Third, the esoteric character of New Thought may be construed to be the result of Taylor’s “embellishments from the original Greek.” Geldard writes that Taylor’s translation “was moved to excesses to direct his readers to the spiriutal point. Such was Taylor’s passion. The accompanying notes were also written with evident enthusiasm for the Platonic message as Taylor saw it.”

Geldard’s assessment is that “Taylor is Emerson’s John the Baptist, crying out in the wilderness and providing Emerson with the means to trace the ‘profound and contemplative genius’ from Athens thorugh Europe into England.” Geldard implies that without the “passionate and excessive” translation and annotations of Thomas Taylor we might not have the passionate and esoteric writings of Ralph Waldo Emerson.

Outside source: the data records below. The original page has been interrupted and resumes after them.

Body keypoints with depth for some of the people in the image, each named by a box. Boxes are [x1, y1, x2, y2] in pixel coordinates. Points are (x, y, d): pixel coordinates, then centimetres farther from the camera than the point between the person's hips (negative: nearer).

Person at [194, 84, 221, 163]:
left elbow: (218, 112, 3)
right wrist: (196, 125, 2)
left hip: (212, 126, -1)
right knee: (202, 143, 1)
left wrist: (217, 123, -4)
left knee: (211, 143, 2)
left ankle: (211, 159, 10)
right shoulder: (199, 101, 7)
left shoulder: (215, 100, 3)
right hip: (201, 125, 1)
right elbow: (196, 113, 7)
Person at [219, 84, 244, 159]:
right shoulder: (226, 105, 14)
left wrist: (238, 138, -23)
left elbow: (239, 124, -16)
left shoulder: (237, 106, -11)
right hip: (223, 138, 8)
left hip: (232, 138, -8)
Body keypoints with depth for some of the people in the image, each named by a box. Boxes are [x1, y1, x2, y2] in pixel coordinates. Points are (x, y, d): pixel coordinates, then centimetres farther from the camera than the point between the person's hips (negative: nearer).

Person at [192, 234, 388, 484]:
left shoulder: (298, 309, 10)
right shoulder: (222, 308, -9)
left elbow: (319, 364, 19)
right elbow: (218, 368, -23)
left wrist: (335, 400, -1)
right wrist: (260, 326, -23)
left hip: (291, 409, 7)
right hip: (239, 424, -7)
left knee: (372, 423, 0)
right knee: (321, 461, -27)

This says a great deal about how novel spiritual writings are often treated by established religious and academic authorities. Geldard writes that “Taylor was of the Emerson stamp: self-styled, self-taught, working independently outside the walls and sanctions of academe.” He further describes how Taylor was marginalized by established scholars,

In its time the Taylor translation attracted virulent criticism from established scholars, and it was the vehemence of the criticsm, particularly from traditional Church of England sources, that isolated Taylor from the intellectual center stage of this day. He became known simply as T. Taylor, the Platonists, a label which meant that he was a devotee and could no the trusted to present Plato “objectively,” whatever that might mean, to the scholars of his day. Because he was was regarded as a disciple, he had lost the right to call himself a scholar. One needs only to read the Taylor entry in the Dictionary of National Biography to taste the flavor of his treatment at the hands of traditional scholarship. Nonetheless, he had his following, and the young American Emerson was an avid reader of his translations, as were many other devotees in America.

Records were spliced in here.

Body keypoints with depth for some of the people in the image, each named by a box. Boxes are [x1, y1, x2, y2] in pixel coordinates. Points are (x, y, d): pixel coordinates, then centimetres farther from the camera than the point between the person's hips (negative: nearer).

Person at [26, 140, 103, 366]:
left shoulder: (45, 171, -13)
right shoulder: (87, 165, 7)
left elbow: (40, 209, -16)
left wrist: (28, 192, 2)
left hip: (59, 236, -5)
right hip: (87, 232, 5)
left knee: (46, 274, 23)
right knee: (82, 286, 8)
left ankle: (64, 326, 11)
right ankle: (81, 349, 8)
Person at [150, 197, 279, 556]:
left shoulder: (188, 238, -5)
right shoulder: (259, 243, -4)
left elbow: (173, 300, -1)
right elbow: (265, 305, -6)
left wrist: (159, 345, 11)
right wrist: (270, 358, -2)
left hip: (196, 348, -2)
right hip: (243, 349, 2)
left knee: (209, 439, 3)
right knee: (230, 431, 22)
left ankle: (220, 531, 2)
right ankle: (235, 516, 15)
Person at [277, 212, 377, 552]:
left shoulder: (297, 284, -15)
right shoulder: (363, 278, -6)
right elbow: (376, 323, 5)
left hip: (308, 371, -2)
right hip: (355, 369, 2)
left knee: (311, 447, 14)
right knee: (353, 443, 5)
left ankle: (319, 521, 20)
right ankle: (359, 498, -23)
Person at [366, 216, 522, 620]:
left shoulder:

This disparagement of a Platonist by Christian scholars is corroborated by an excerpt from Douglas Hedley's chapter 2.8 Christian Platonism in the Age of Romanticism in Christian Platonism – A History:

It is quite possible that Coleridge is influenced by Cudworth in this respect. Like Cudworth, Coleridge integrates his (Neo)Platonism into his Christian theology and is given to occasional polemics about the ‘pagan’ Platonists and their eighteenth-century follower, Thomas Taylor the Pagan. Referring to Thomas Taylor’s 1816 edition of Proclus’ Elements of Theology and Platonic Theology, Coleridge rather disdainfully observes that it is so translated ‘that difficult Greek is translated into incomprehensible English’. (p.318)

The marginalization of novel but popular spiritual movements is not new. Such is the burden of New Thought and it’s antecedents, such as Emerson himself. Consider that the above referenced collection of Christian Platonism, published by Cambridge University Press in 2021 has no mention of Emerson. It may be said that American Transcendentalism is the most influential Neoplatonic movement in today’s world, but for some unknown reason, it and it’s principal voice, Ralph Waldo Emerson, is not mentioned in this otherwise excellent book.